Desafio A:
Responda, com base no texto sobre o jornal .Sem, às perguntas abaixo:
(i) Quem traduziu a palestra de Tomás Eloy Martinez?
(ii) Em que data e em que estado o .Sem começou a circular?
(iii) Com quantas assinaturas o jornal saiu?
Desafio B: Resuma em duas frases o texto sobre o jornal .Sem.
Desafio C: Retome o texto sobre o jornal .Sem a partir do ponto em que ele termina.

━━━ Texto apresentado

Friday, 22 de November de 2024 ISSN 1519-7670 - Ano 24 - nº 1315

Jornal sob o ponto de vista do repórter

Ponto sem nasce de um vazio. Primeiro veio o Sem (um jornal pequeno, provavelmente teria muita coisa faltando). Depois apareceu o ponto e ficou interessante ver como ele poderia servir para marcar um contrasentido do pontocom da internet.

Sua concepção agregou várias discussões: uma delas – a palestra do jornalista argentino Tomás Eloy Martinez (traduzida por José Meirelles Passos, então correspondente do Globo, em Washington) intitulada ‘Em busca de um jornalismo para o século 21’, apresentada em 1998 na Conferência da Sociedade Interamericana de Imprensa – apontava o texto aprimorado, humanizado com o ponto de vista do repórter, como caminho dessa busca. Depois vieram discussões no Núcleo de Estudos de Jornalismo do Curso de Comunicação da Universidade Federal do Mato Grosso e, principalmente, a constatação de que no ambiente online o tempo e a notícia caminhavam juntos.

O .Sem começou a circular em 25 de outubro, no Mato Grosso. Saímos com 1.800 assinaturas, vendemos 100 exemplares em Brasília e cerca de 200 exemplares em São Paulo. O jornal agora está sendo ajustado para ser mensal. Sua próxima edição vai para a rua em 5 de dezembro e, a partir daí, circulará todo dia 10 (janeiro fevereiro, março e abril). O projeto prevê um novo ajuste a partir da 6ª edição.

━━━━━━
━━━ Material fornecido

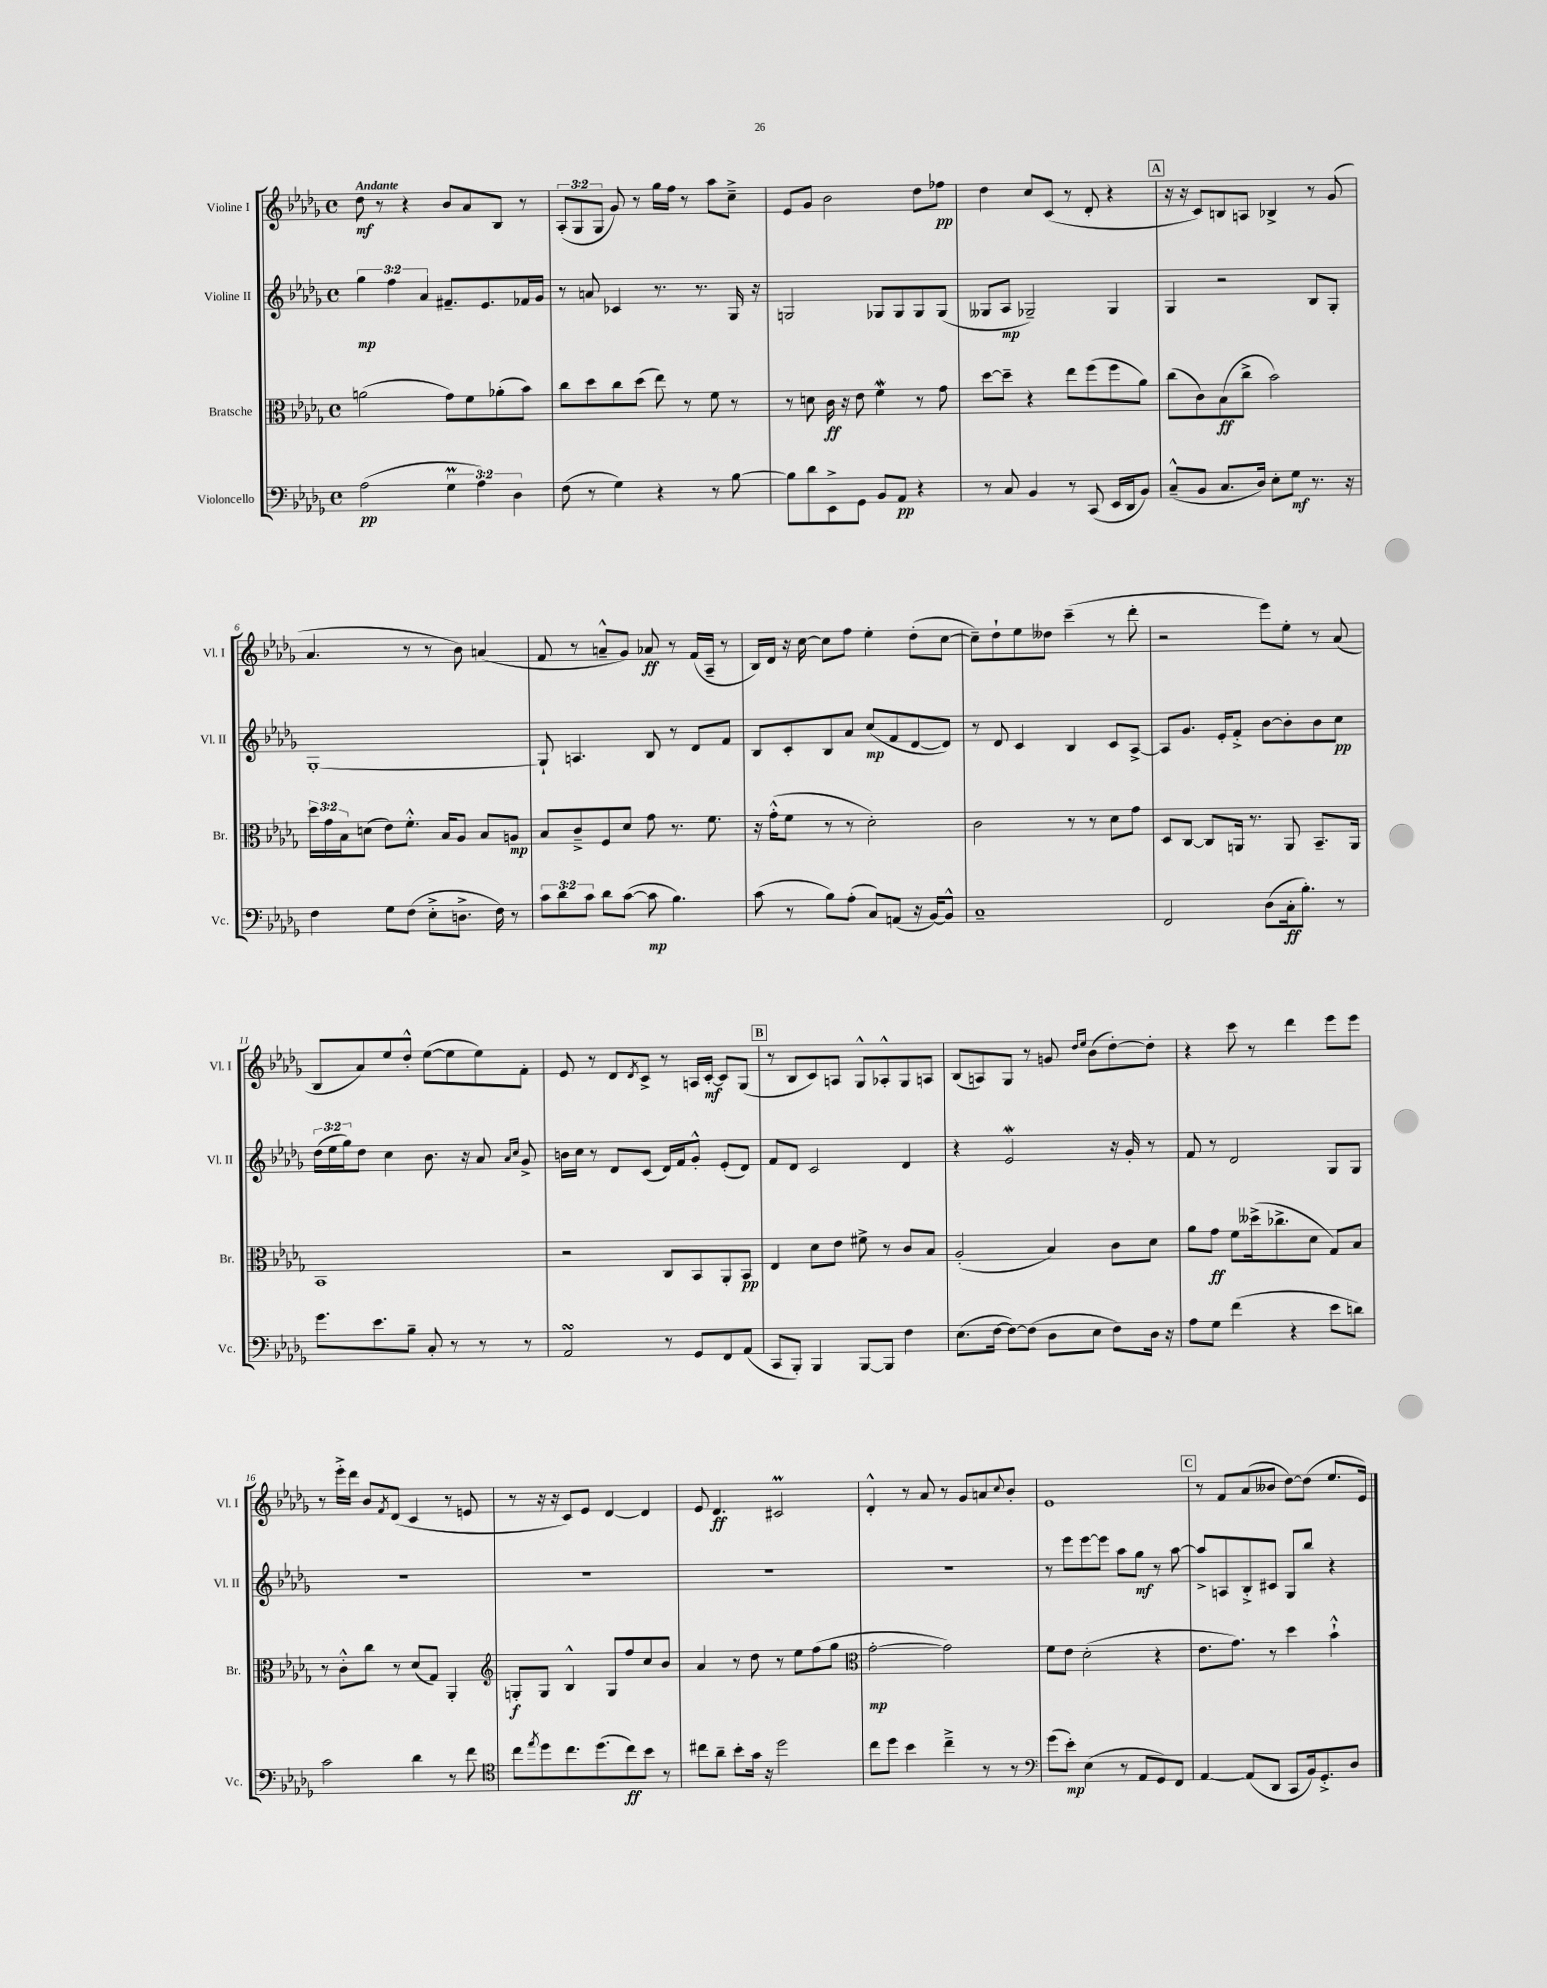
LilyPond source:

━━━━━━

Resposta A:
(i) José Meirelles Passos, então correspondente do Globo, em Washington.
(ii) Em 25 de outubro, no Mato Grosso.
(iii) Com 1.800 assinaturas.

Resposta B: A concepção do .Sem reuniu várias discussões, entre elas a palestra de Tomás Eloy Martinez, que apontava o texto aprimorado e humanizado com o ponto de vista do repórter como caminho para o jornalismo do século 21. Lançado em 25 de outubro no Mato Grosso com 1.800 assinaturas, o jornal está sendo ajustado para ser mensal, com a próxima edição prevista para 5 de dezembro.

Resposta C:
Se Benjamim Franklin, na Gazeta da Pensilvânia, recebia informações por meio de cartas, que vinham de navio da Europa, para publicar seu ‘noticiário quente’ uma semana depois, hoje presenciamos o fato e isto nos induz a comprar o jornal do dia seguinte. Tomo como base o 11 de Setembro: praticamente todo mundo viu ao vivo o segundo avião bater na torre do World Trade Center. Acompanhamos o desdobramento do fato pelos plantões de jornalismo ao vivo da TV e com um olho na internet e, mesmo assim, no dia seguinte fomos comprar o jornal na banca em busca da informação quente.

Fidelizar idéias

Com o surgimento da web, o jornal impresso passou a ter o papel de alinhavar a realidade. É como se o jornal passasse a ter a responsabilidade de materializar e registrar ‘cartorialmente’ esta realidade e, ao mesmo tempo, gerar sentido para a compreensão da enxurrada de informações que, sem a devida interpretação, acaba não servindo para nada.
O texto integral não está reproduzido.